The bZx DeFi protocol was exploited for the second time via a flash loan attack, resulting in a $665,000 loss in ETH and raising concerns about DeFi security.

Executive Summary

The bZx decentralized finance (DeFi) protocol experienced its second flash loan attack within a week, resulting in a loss of 2,378 ETH, valued at approximately $665,840 at an ETH price of $280. This attack, which occurred on February 18, 2020, exploited an oracle vulnerability, further highlighting the security risks inherent in the nascent DeFi sector.

The Event in Detail

The attack leveraged a flash loan of 7,500 ETH on bZx. The attacker then traded 3,517 ETH for 940,000 sUSD (Synthetix USD) on the platform. Subsequently, 900 ETH was used to purchase additional sUSD on Kyber and Uniswap, artificially inflating its price to over 2.5 times the market rate. Using the inflated sUSD as collateral, the attacker borrowed 6,796 ETH from bZx, repaid the initial flash loan, and pocketed a profit of 2,378 ETH. This left bZx with an under-collateralized loan.
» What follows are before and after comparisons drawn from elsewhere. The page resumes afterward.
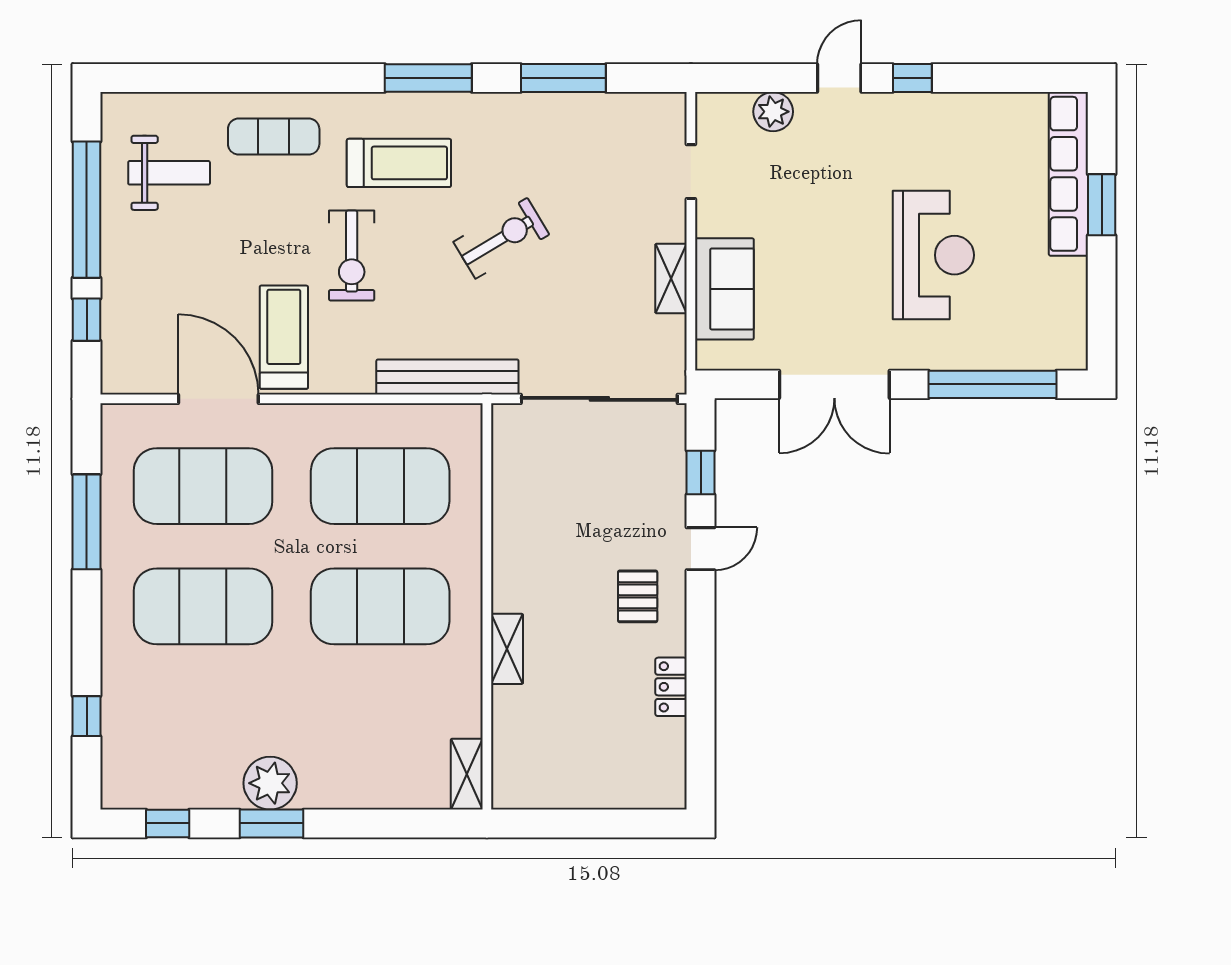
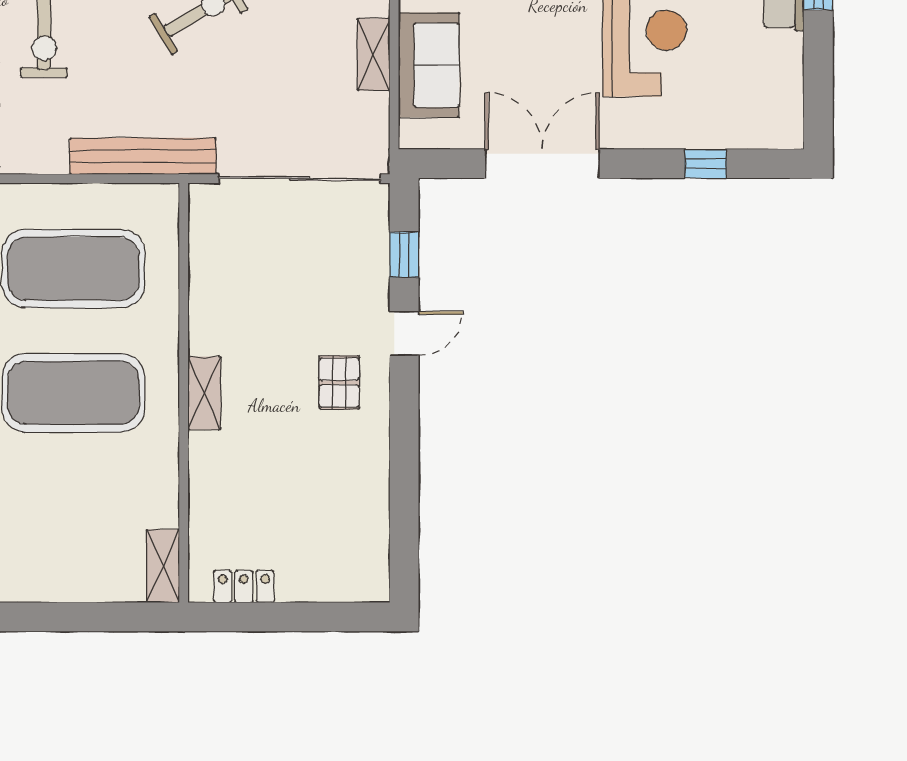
double door: (834, 384) -> (542, 164), swing flipped
window: (993, 384) -> (706, 164), width x0.32
shelving: (507, 649) -> (204, 393), moved
locker: (671, 687) -> (244, 586), moved, turned 90

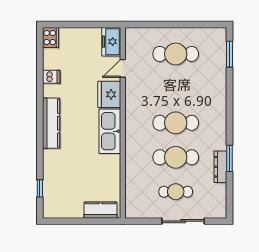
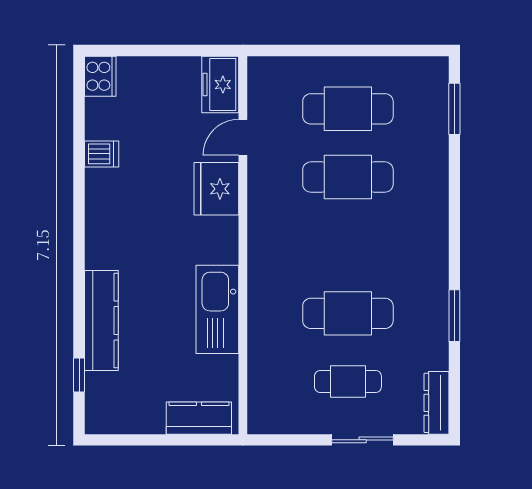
kitchen counter: (51, 123) -> (101, 321), moved
cafe table: (176, 123) -> (348, 177), moved
kitchen sink: (110, 131) -> (217, 309), moved
dresser: (220, 167) -> (436, 403), moved
sliding door: (183, 221) -> (363, 440), width x0.73

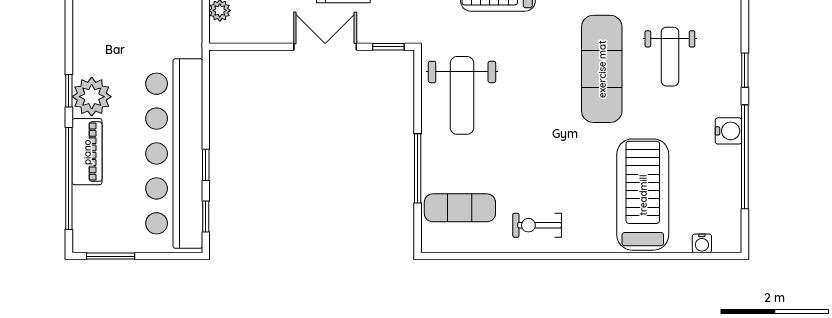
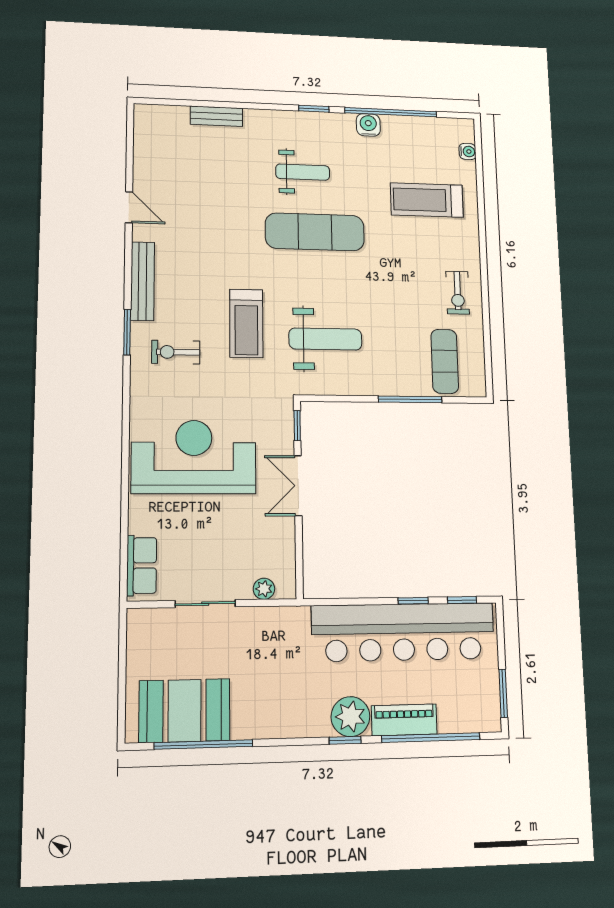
weight bench: (462, 95) -> (325, 339), moved
treadmill: (643, 195) -> (427, 200), width x0.73, depth x0.73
bZx relied on Kyber for its price feed, and the spiked sUSD/ETH price enabled the large ETH borrow. Although bZx had implemented an internal safety check to control the maximum spread from an unstable oracle, it proved insufficient to prevent the attack.

Market Implications

The attack on bZx led to a significant decrease in total value locked (TVL) in the DeFi sector, falling approximately $140 million from a peak of $1.2 billion on February 18, 2020. Losses in locked Ether totaled around 200,000 ETH, according to data from Defipulse.com. This incident underscores the potential for significant financial losses due to vulnerabilities in DeFi protocols and raises concerns about the security and stability of the sector.

Expert Commentary

Security experts have emphasized the need for DeFi protocols to go beyond smart contract audits and secure the full ecosystem. They encourage protocols to adopt Multi-Sig/MPC wallets and cold storage for key assets. Mitigating flash loan exploits with adaptive safeguards is also crucial. Furthermore, enhancing transparency and real-time monitoring is vital, as many off-chain attacks lack clear origins. The "Top 100 DeFi Hacks Report 2025" identifies a lack of or faulty input verification/validation as the most common vulnerability leading to direct contract exploitation, accounting for 34.6% of cases.

Broader Context

The bZx attacks are part of a broader trend of increasing security vulnerabilities in the DeFi sector. As decentralized exchanges (DEXs) and cross-chain protocols scale, operational risks have surged. In August 2025, $163 million was stolen across 16 exploits, a 15% monthly increase. DeFi protocols and cross-chain bridges account for 80% of total crypto losses this year. These incidents highlight the need for investors to weigh operational risk as rigorously as market risk and to prioritize protocols with robust security audits, transparent governance, and community-driven security initiatives. > Decentralized systems, must preserve openness, security, privacy, and censorship resistance, and never sacrifice them for convenience or growth. Emerging on-chain scheduling systems and modular automation frameworks are laying the groundwork for apps where execution logic isn't reactive but proactive and autonomous.